Collection entries
- Opening Delimiter -

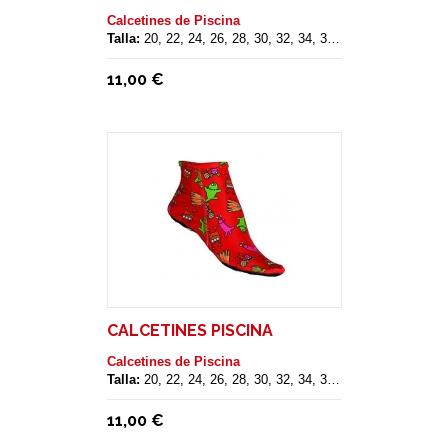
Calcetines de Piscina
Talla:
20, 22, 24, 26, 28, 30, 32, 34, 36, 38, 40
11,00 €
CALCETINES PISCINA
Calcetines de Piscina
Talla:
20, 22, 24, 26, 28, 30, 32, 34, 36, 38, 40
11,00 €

- Closing Delimiter -
- Opening Delimiter -

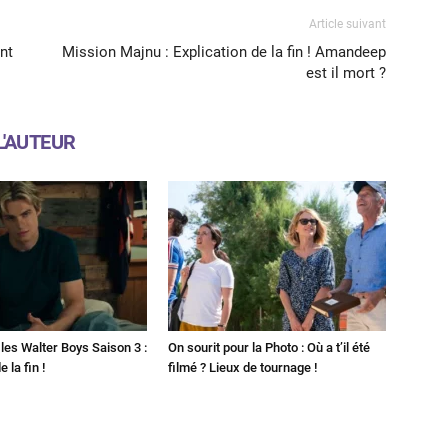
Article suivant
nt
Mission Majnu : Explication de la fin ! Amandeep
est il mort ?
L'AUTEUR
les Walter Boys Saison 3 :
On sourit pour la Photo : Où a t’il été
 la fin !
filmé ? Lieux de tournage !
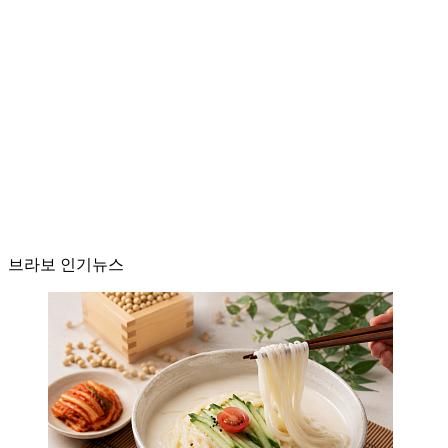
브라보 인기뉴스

- Closing Delimiter -
- Opening Delimiter -

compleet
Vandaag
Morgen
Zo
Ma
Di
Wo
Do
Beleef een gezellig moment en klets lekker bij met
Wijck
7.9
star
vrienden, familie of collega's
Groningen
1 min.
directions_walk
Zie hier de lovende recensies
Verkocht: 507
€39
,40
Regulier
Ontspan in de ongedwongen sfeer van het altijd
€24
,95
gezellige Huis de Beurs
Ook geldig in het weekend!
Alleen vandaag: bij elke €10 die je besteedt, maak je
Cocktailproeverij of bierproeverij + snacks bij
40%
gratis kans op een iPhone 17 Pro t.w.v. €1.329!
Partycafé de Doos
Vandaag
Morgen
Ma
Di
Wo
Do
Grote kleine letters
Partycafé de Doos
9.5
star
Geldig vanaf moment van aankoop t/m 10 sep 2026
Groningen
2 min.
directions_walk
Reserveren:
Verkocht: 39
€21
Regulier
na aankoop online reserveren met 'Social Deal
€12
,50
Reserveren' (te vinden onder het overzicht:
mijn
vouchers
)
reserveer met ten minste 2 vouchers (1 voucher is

- Closing Delimiter -

_TASK STATEMENT_: Copy task for the entries above: every line with the string "aankoop".

_YOUR SOLUTION_:
Geldig vanaf moment van aankoop t/m 10 sep 2026
na aankoop online reserveren met 'Social Deal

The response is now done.